• _Data shown_
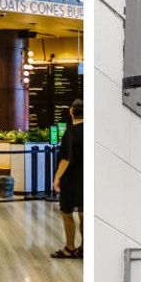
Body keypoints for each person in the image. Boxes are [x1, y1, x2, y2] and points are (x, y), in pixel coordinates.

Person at [52, 98, 84, 259]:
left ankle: (70, 247)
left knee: (67, 213)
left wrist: (57, 177)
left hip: (70, 179)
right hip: (85, 179)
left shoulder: (70, 132)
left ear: (71, 111)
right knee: (83, 213)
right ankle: (84, 247)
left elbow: (66, 158)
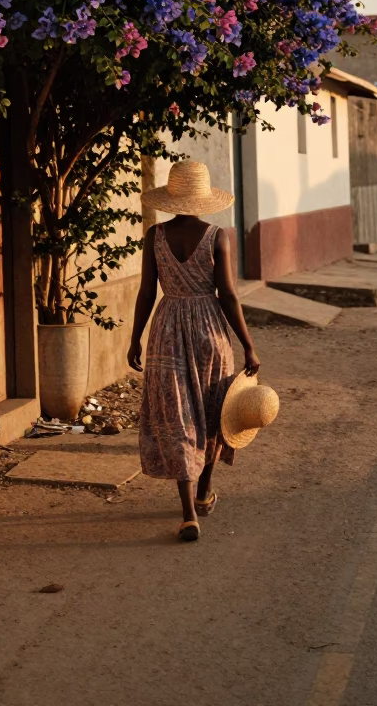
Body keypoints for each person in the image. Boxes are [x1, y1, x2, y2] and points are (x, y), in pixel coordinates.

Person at [127, 159, 260, 543]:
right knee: (213, 413)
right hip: (210, 332)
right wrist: (248, 345)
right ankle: (203, 494)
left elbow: (146, 292)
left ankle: (189, 513)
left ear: (170, 198)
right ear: (204, 198)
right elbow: (229, 296)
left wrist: (135, 337)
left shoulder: (154, 235)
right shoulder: (218, 236)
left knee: (178, 416)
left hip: (166, 330)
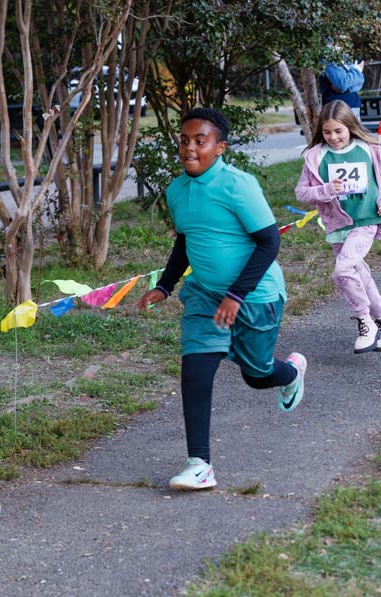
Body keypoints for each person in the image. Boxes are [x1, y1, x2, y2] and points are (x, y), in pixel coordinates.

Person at [135, 108, 306, 491]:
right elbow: (186, 240)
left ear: (220, 147)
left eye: (201, 141)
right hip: (205, 295)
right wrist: (165, 285)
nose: (190, 148)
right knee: (195, 370)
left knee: (257, 375)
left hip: (255, 295)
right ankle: (200, 464)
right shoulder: (177, 190)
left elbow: (269, 241)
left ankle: (291, 373)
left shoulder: (237, 185)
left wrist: (236, 295)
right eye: (184, 140)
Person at [294, 101, 381, 353]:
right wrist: (325, 190)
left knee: (342, 270)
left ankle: (364, 320)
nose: (333, 137)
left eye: (338, 131)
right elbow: (301, 192)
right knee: (360, 274)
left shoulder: (370, 148)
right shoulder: (315, 156)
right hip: (337, 224)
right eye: (327, 131)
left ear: (350, 127)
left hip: (366, 219)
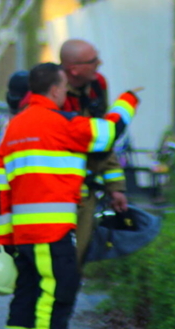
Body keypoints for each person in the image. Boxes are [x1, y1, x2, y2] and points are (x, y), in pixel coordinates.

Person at [0, 62, 139, 329]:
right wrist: (128, 101)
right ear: (54, 90)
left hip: (23, 234)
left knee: (26, 297)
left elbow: (1, 189)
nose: (65, 92)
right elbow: (110, 132)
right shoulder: (64, 124)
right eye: (63, 87)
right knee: (57, 295)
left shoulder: (13, 128)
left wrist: (4, 239)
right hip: (52, 232)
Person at [59, 39, 130, 268]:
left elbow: (102, 141)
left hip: (85, 191)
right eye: (93, 61)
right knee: (53, 260)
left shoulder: (97, 85)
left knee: (76, 259)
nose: (100, 63)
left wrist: (115, 187)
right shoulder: (53, 93)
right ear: (74, 69)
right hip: (55, 193)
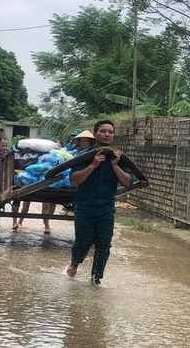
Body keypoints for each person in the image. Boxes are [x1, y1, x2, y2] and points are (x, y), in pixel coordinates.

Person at [65, 120, 134, 286]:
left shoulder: (119, 158)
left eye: (110, 131)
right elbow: (74, 180)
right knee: (83, 241)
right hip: (85, 207)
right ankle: (74, 263)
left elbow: (128, 183)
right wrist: (94, 165)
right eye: (103, 131)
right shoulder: (84, 156)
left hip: (106, 209)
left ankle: (96, 279)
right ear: (95, 134)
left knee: (104, 244)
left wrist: (115, 166)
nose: (107, 134)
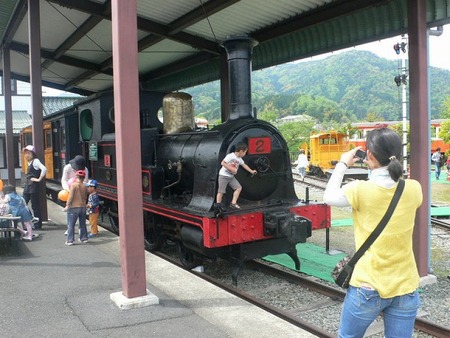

• _To do_
Output the listing above in full and exactly, with pictures excluded.

• _Completed exercise_
Body keypoints for each person in the image. Boxes are [x1, y1, x2, y2] and points are (x, y), in pixel coordinates.

Person at [52, 98, 84, 259]:
left ankle: (70, 247)
left knee: (67, 213)
left wrist: (57, 177)
left hip: (70, 179)
right hip: (85, 179)
left shoulder: (70, 132)
left ear: (71, 111)
right knee: (83, 213)
right ankle: (84, 247)
left elbow: (66, 158)
Body keypoints for each person in the image. Boxes are [x1, y1, x2, y2] and points are (x, y), in pixel coordinates.

Person at [127, 159, 260, 543]:
right knee: (213, 413)
right hip: (210, 332)
right wrist: (248, 345)
right ankle: (203, 494)
left elbow: (146, 292)
left ankle: (189, 513)
left ear: (170, 198)
right ear: (204, 198)
right elbow: (229, 296)
left wrist: (135, 337)
left shoulder: (154, 235)
right shoulder: (218, 236)
left knee: (178, 416)
left hip: (166, 330)
Body keypoints for each person in the image. Boxes are [x1, y1, x2, y2] and points are (x, y), in pixel coordinates.

Person at [135, 108, 306, 491]:
right elbow: (186, 240)
left ear: (220, 147)
left eye: (201, 141)
right hip: (205, 295)
right wrist: (165, 285)
nose: (190, 148)
right knee: (195, 370)
left knee: (257, 375)
left hip: (255, 295)
right ankle: (200, 464)
right shoulder: (177, 190)
left elbow: (269, 241)
left ankle: (291, 373)
left shoulder: (237, 185)
left wrist: (236, 295)
right eye: (184, 140)
Person at [294, 101, 381, 353]:
right wrist: (325, 190)
left knee: (342, 270)
left ankle: (364, 320)
nose: (333, 137)
left eye: (338, 131)
right elbow: (301, 192)
right knee: (360, 274)
left shoulder: (370, 148)
right shoulder: (315, 156)
right hip: (337, 224)
right eye: (327, 131)
left ear: (350, 127)
left hip: (366, 219)
Body keypoints for each person in the image. Boxes are [x1, y1, x2, y2] and points are (x, y), in pixel coordinates.

Person at [0, 62, 139, 329]:
right wrist: (128, 101)
right ear: (54, 90)
left hip: (23, 234)
left knee: (26, 297)
left elbow: (1, 189)
nose: (65, 92)
right elbow: (110, 132)
right shoulder: (64, 124)
right eye: (63, 87)
right knee: (57, 295)
left shoulder: (13, 128)
left wrist: (4, 239)
right hip: (52, 232)
Person at [59, 39, 130, 268]:
left elbow: (102, 141)
left hip: (85, 191)
right eye: (93, 61)
right knee: (53, 260)
left shoulder: (97, 85)
left knee: (76, 259)
nose: (100, 63)
left wrist: (115, 187)
right shoulder: (53, 93)
right ear: (74, 69)
right hip: (55, 193)
Body keypoints for each person in the image. Boxes are [x1, y1, x2, y2] and points are (x, y), in pixel coordinates.

Person at [65, 120, 134, 286]:
left shoulder: (119, 158)
left eye: (110, 131)
right elbow: (74, 180)
right knee: (83, 241)
right hip: (85, 207)
right ankle: (74, 263)
left elbow: (128, 183)
right wrist: (94, 165)
right eye: (103, 131)
right shoulder: (84, 156)
left hip: (106, 209)
left ankle: (96, 279)
right ear: (95, 134)
left knee: (104, 244)
left wrist: (115, 166)
nose: (107, 134)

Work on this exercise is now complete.